Parlemeter 2020: A Glimpse of Certainty in Uncertain Times 

The Covid-19 pandemic has strengthened citizens’ beliefs that the European Union is the right place to develop effective solutions to tackle COVID-19 and its effects. At the end of 2020, more respondents saw things on the right path at EU level in comparison with their own country. Furthermore, nearly three out of four respondents (72%) believe the EU Recovery Plan would allow their country’s economy to recover more rapidly from the negative effects of the coronavirus pandemic.

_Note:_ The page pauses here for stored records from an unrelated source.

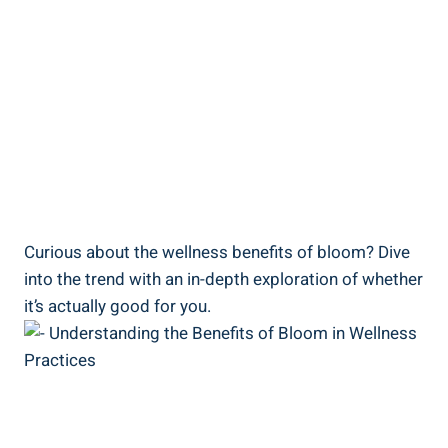
Curious about the wellness benefits of bloom? Dive
into the trend with an in-depth exploration of whether
it’s actually good for you.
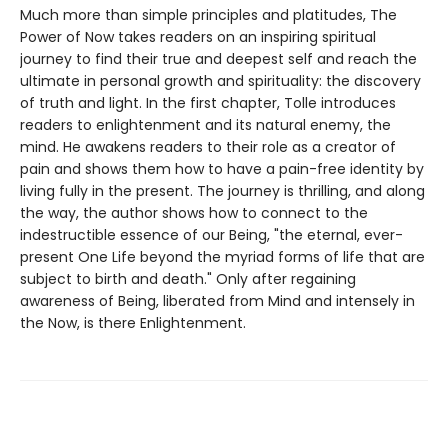
Much more than simple principles and platitudes, The
Power of Now takes readers on an inspiring spiritual
journey to find their true and deepest self and reach the
ultimate in personal growth and spirituality: the discovery
of truth and light. In the first chapter, Tolle introduces
readers to enlightenment and its natural enemy, the
mind. He awakens readers to their role as a creator of
pain and shows them how to have a pain-free identity by
living fully in the present. The journey is thrilling, and along
the way, the author shows how to connect to the
indestructible essence of our Being, "the eternal, ever-
present One Life beyond the myriad forms of life that are
subject to birth and death." Only after regaining
awareness of Being, liberated from Mind and intensely in
the Now, is there Enlightenment.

A new survey commissioned by the European Parliament and conducted between November and December 2020 by Kantar finds an increase of ten percentage points in the number of citizens who expressed a positive view of the EU (50%) compared to autumn 2019. 66% of respondents in this survey are optimistic about the future of the European Union.

Yet the individual outlook remains pessimistic in the face of the continuing pandemic: 53% of respondents believe that the economic situation in their country will be worse in one year’s time than it is now. Only one in five respondents (21%) believe that the national economic situation would improve over the coming year.

Likely driven by these perceived consequences, citizens formulate a new top political priority for the European Parliament: 48% of respondents want the fight against poverty and social inequalities at the top of the agenda. A similar shift also appears in citizens’ ranking of the core values the European Parliament should defend.

The pandemic and other global challenges such as the climate emergency sustain citizens’ call for fundamental EU reform. 63% of respondents want the European Parliament to play a more important role in the future, an increase of 5 points compared to autumn 2019. And while the positive image of the EU was increasing at the end of last year, so did the call for change: Only 27% support the EU just the way it has been accomplished so far, while 44% 'rather support the EU’ but want to see reform being brought about. Another 21% see the EU 'rather sceptical but could change their mind again in light of radical reform'.